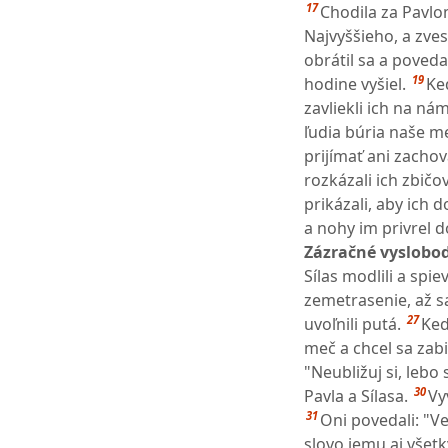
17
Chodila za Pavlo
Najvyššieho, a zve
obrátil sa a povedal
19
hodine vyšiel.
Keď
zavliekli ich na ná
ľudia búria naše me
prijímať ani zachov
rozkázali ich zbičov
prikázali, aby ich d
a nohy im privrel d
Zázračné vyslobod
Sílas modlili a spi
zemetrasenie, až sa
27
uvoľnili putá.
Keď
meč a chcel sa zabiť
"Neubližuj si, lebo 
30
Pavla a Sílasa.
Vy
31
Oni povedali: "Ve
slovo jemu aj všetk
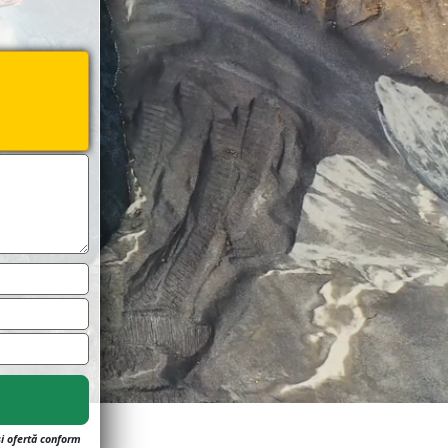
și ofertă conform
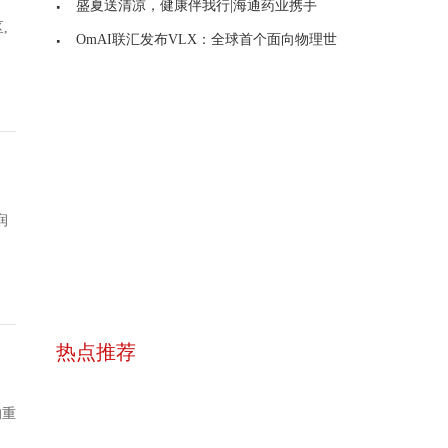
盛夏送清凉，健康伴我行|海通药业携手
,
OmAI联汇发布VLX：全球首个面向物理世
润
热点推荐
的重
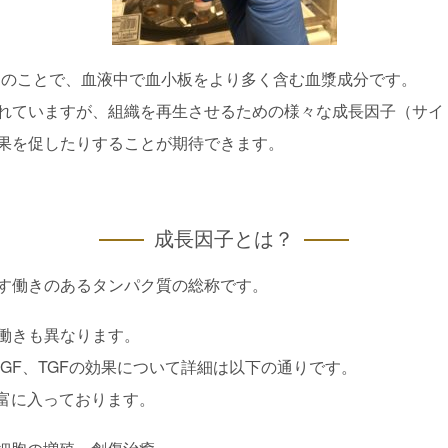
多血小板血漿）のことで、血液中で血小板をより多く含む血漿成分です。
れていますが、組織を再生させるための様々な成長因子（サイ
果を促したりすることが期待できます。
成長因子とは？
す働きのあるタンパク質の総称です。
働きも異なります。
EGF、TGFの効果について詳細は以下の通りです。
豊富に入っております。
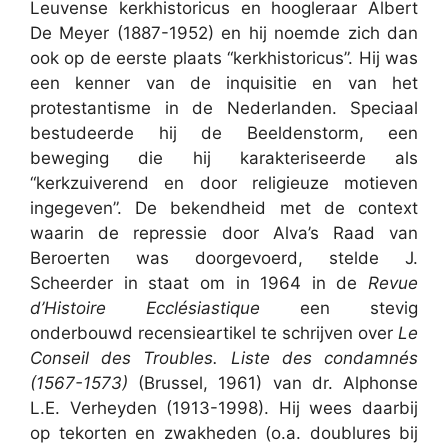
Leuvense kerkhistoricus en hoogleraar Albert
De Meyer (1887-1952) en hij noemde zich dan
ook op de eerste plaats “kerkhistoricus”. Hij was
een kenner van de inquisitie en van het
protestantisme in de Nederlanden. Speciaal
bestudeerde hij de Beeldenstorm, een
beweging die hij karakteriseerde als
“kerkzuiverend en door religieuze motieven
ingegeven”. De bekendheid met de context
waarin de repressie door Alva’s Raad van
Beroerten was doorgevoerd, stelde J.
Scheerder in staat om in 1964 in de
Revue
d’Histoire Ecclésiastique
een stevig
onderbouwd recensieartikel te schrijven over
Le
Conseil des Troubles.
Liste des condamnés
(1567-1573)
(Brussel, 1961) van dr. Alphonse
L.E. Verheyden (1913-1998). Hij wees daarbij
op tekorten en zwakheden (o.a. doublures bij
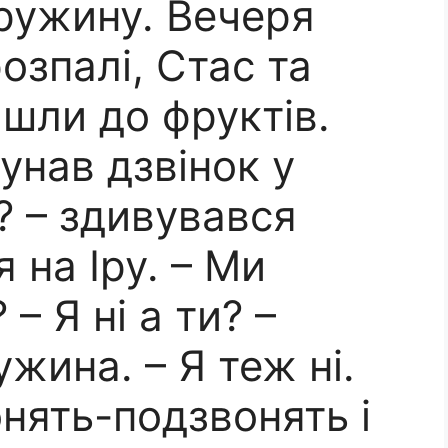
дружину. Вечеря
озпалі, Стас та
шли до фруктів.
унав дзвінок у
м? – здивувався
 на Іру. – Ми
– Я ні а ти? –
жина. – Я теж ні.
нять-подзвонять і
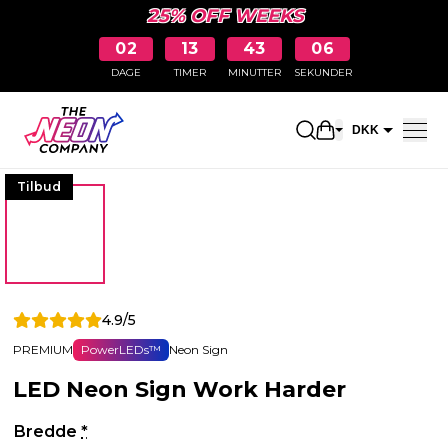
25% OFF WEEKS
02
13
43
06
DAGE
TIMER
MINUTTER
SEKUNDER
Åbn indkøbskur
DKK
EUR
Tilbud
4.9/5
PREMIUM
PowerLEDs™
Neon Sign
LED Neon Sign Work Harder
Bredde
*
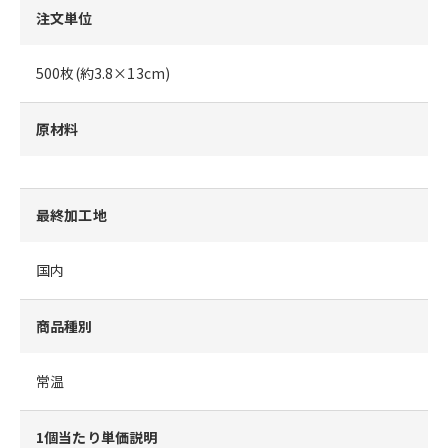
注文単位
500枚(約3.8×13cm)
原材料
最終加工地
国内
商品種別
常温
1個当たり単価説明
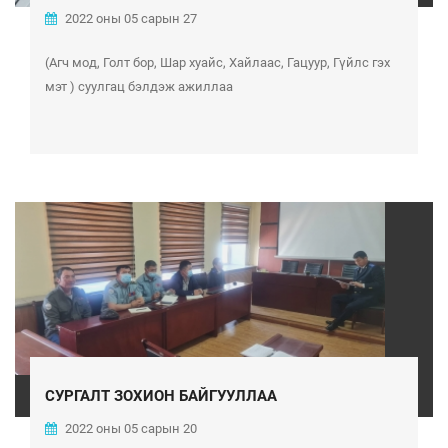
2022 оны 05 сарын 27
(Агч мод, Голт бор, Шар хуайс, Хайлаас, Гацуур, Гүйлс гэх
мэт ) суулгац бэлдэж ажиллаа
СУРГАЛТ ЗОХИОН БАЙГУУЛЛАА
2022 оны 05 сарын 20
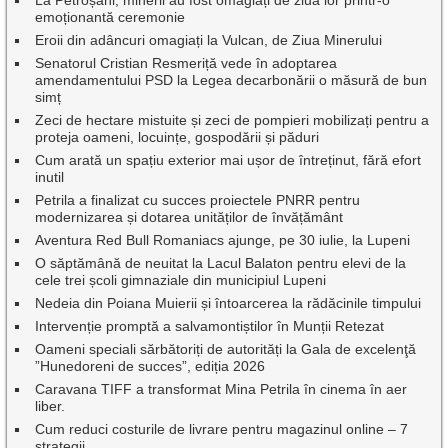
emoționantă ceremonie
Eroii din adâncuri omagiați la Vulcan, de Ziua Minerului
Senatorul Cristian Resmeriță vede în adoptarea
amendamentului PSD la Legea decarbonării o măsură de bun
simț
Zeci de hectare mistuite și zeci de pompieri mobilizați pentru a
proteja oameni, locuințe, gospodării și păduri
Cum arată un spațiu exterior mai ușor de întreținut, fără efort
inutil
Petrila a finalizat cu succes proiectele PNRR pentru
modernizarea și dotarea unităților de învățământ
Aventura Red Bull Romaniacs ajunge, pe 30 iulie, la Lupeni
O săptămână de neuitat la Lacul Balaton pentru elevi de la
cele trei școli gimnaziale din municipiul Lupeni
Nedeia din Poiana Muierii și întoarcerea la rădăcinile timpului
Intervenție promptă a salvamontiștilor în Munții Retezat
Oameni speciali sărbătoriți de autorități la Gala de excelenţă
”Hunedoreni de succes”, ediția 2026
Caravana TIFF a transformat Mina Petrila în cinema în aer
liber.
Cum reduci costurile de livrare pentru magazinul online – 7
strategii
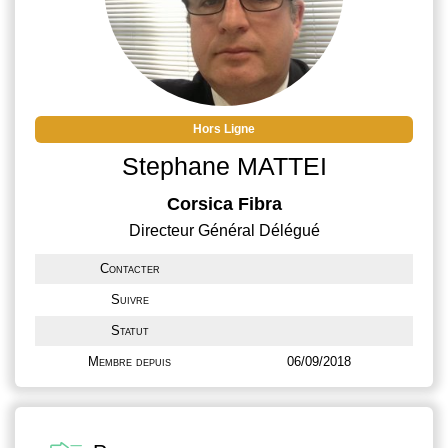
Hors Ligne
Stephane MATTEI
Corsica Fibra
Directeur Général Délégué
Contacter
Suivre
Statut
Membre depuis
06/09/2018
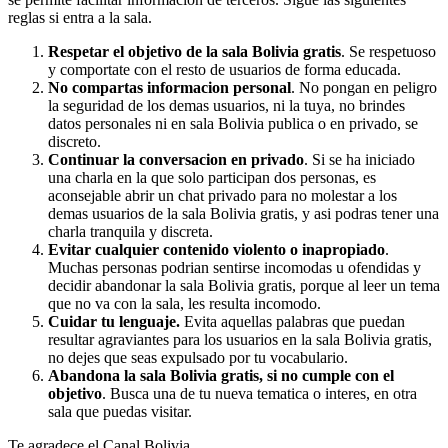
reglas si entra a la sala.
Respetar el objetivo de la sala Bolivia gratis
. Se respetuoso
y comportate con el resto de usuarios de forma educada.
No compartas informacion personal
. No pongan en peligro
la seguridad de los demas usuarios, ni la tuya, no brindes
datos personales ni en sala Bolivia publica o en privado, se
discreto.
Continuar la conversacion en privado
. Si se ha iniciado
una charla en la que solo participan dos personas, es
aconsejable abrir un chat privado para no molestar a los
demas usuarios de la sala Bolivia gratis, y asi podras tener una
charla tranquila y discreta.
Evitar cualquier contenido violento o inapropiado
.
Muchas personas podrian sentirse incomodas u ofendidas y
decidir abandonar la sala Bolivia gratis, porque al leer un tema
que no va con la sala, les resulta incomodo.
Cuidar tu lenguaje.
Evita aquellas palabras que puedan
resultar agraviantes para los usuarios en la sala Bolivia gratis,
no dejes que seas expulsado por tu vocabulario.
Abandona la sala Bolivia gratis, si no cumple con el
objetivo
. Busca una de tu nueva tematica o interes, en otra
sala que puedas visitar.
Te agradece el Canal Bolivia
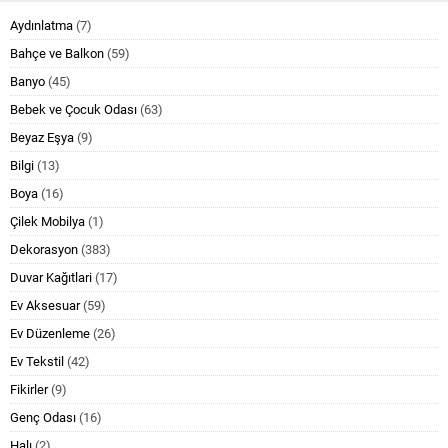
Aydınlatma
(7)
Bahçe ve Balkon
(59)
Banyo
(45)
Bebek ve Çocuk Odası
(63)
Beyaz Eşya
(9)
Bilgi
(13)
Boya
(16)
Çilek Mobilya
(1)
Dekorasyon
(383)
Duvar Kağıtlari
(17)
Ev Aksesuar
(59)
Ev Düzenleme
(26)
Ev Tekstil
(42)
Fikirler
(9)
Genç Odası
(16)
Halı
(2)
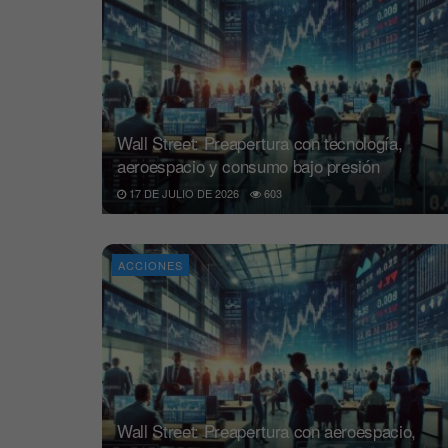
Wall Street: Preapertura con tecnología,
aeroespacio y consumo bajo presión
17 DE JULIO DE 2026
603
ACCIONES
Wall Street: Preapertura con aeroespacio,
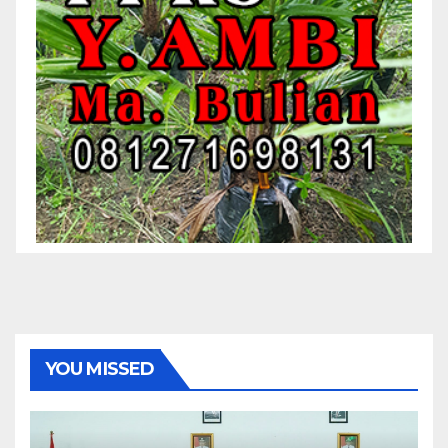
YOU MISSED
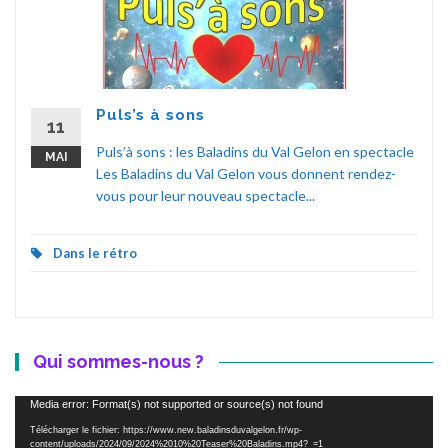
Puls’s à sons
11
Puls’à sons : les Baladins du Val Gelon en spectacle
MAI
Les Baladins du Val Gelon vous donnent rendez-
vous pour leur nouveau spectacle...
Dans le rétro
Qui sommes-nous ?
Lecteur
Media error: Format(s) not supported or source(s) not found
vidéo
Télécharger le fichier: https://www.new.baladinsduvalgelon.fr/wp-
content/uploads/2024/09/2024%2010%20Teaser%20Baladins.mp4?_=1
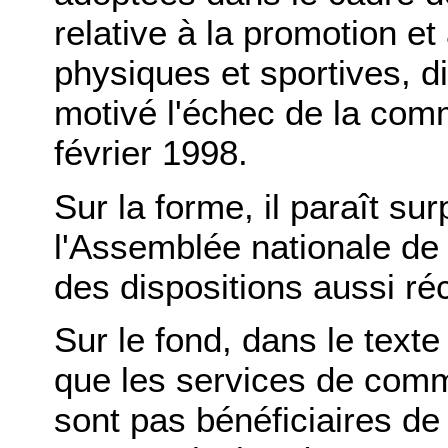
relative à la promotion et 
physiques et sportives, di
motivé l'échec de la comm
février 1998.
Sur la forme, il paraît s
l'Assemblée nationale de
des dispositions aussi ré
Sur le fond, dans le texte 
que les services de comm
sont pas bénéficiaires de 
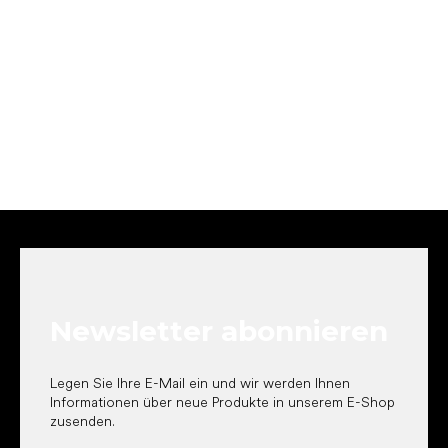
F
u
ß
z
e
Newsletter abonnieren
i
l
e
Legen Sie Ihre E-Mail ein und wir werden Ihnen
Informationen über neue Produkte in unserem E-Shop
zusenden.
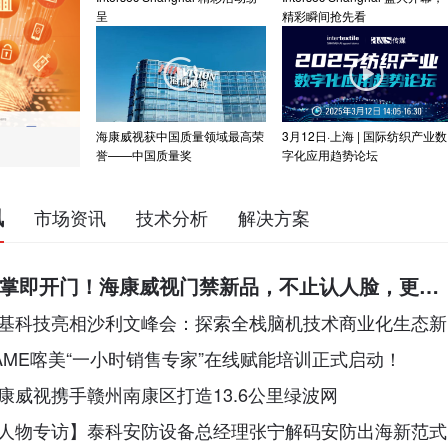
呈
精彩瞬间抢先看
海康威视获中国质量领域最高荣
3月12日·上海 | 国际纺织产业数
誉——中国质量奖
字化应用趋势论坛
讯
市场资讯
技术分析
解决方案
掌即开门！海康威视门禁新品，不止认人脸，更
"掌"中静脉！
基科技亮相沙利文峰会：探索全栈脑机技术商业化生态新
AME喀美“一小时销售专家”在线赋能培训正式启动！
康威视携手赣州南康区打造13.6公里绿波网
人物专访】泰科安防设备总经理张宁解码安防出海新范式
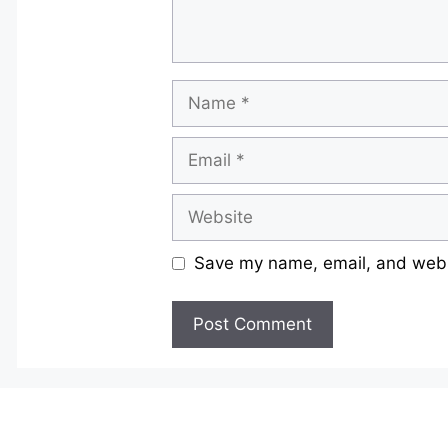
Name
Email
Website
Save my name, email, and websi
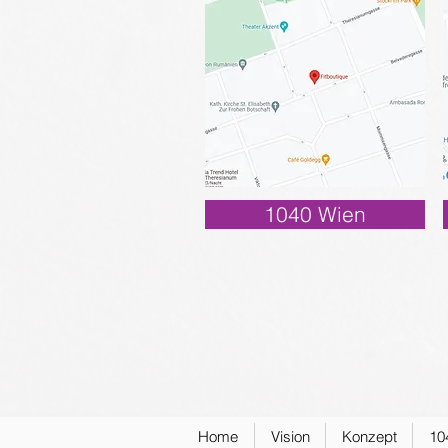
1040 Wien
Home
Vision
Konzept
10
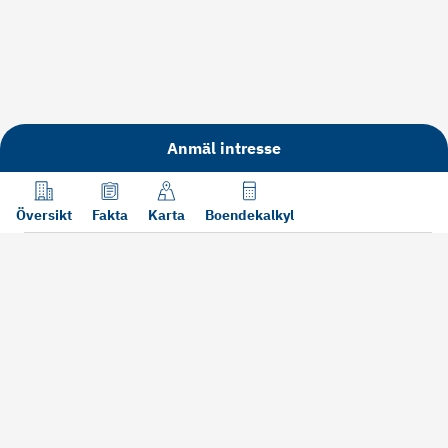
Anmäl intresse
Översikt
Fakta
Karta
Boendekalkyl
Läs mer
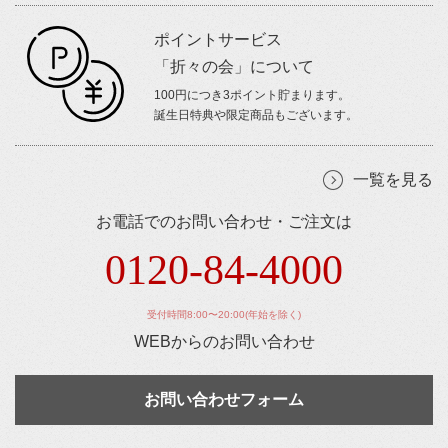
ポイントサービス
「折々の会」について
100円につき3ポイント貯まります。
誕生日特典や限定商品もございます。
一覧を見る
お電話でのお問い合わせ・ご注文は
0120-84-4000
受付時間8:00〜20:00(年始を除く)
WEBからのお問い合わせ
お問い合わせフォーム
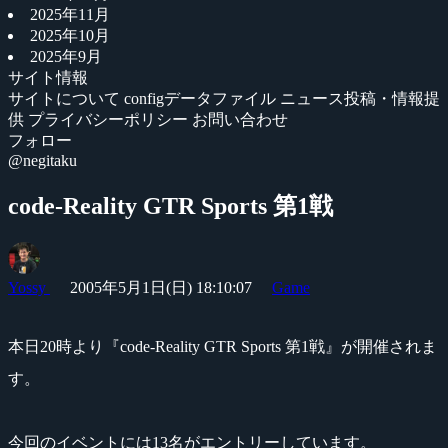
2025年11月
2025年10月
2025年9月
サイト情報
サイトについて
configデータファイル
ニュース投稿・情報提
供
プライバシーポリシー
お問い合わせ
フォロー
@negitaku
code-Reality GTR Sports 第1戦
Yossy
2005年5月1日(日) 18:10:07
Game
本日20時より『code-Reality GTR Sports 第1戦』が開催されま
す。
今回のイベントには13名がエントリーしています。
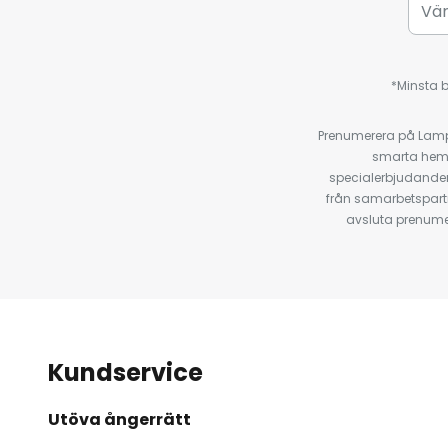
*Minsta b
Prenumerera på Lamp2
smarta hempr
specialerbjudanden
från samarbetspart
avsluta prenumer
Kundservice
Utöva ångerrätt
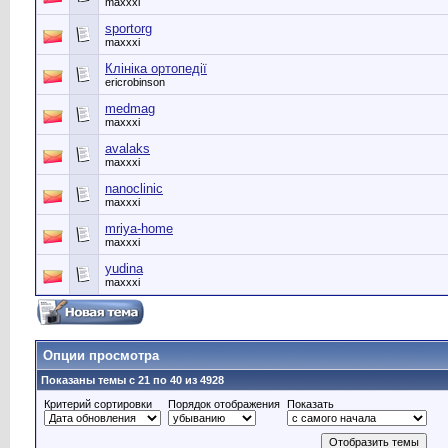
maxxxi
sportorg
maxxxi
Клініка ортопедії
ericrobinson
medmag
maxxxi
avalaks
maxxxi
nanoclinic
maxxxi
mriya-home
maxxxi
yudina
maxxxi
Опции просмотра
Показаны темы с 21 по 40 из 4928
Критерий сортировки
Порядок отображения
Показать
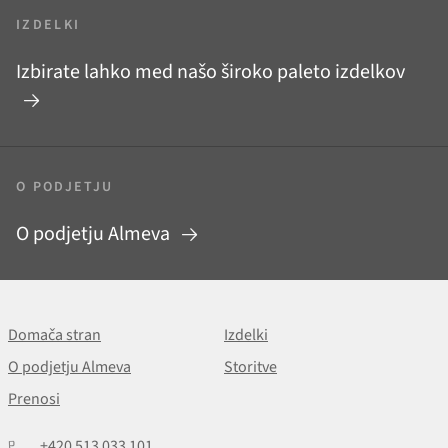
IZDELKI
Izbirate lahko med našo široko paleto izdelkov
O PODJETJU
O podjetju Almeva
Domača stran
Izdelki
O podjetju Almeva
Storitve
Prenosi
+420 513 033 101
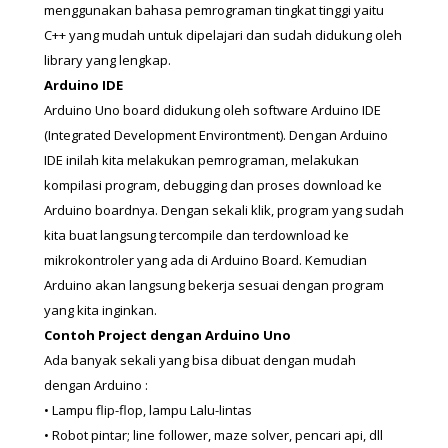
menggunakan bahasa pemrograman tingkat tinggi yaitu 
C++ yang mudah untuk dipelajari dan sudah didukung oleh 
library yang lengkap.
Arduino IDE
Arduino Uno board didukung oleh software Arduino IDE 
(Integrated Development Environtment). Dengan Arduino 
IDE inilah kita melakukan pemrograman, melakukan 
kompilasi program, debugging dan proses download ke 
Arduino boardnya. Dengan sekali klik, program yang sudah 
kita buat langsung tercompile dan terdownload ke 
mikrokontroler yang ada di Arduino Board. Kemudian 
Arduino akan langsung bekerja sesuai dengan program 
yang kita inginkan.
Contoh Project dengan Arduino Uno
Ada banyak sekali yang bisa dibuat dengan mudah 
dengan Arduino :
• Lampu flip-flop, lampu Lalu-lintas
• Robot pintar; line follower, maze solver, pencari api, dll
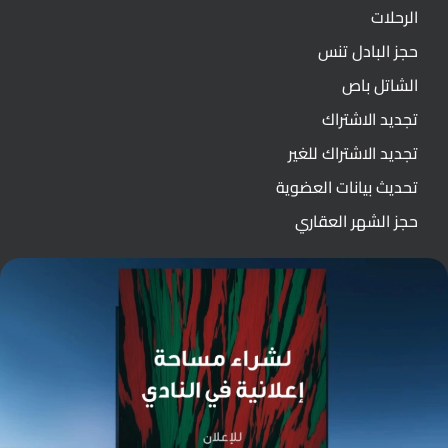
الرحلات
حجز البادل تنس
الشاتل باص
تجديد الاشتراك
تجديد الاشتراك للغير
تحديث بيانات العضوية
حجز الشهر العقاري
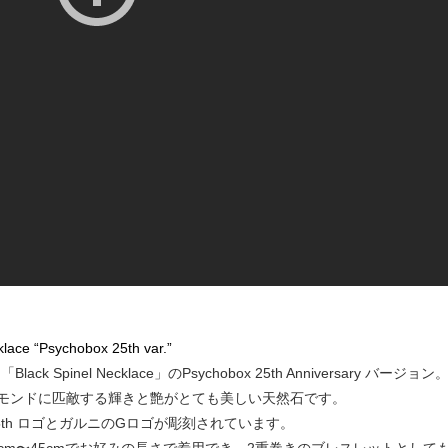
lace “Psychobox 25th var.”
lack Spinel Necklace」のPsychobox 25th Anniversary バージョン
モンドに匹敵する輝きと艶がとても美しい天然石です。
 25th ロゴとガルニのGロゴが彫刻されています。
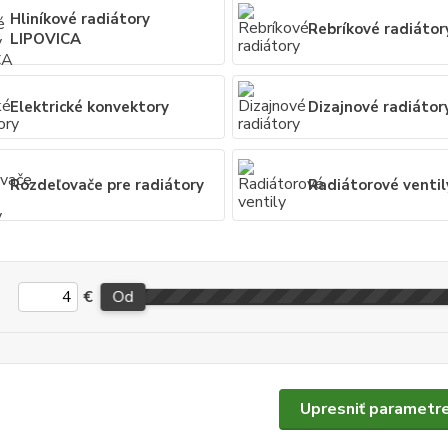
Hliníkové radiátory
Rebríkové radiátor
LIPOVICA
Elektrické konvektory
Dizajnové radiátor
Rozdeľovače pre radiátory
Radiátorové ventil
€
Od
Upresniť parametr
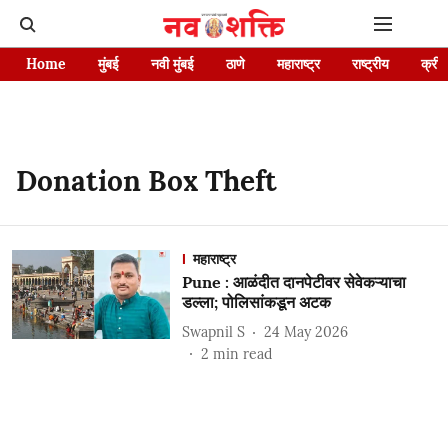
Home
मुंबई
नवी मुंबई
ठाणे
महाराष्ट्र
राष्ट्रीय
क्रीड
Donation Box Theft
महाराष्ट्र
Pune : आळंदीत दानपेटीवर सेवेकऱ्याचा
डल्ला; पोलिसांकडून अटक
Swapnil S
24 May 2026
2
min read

:: HOW TO COMPLETE THIS TASK ::
Write out the material word for word, starting at the line that has "Puls’s à sons" and stopping after the line that has "sont pas bénéficiaires de". Leave the pictures out.

:: EXPECTED ANSWER ::
Puls’s à sons
11
Puls’à sons : les Baladins du Val Gelon en spectacle
MAI
Les Baladins du Val Gelon vous donnent rendez-
vous pour leur nouveau spectacle...
Dans le rétro
Qui sommes-nous ?
Lecteur
Media error: Format(s) not supported or source(s) not found
vidéo
Télécharger le fichier: https://www.new.baladinsduvalgelon.fr/wp-
content/uploads/2024/09/2024%2010%20Teaser%20Baladins.mp4?_=1
relative à la promotion et 
physiques et sportives, di
motivé l'échec de la comm
février 1998.
Sur la forme, il paraît s
l'Assemblée nationale de
des dispositions aussi ré
Sur le fond, dans le texte 
que les services de comm
sont pas bénéficiaires de 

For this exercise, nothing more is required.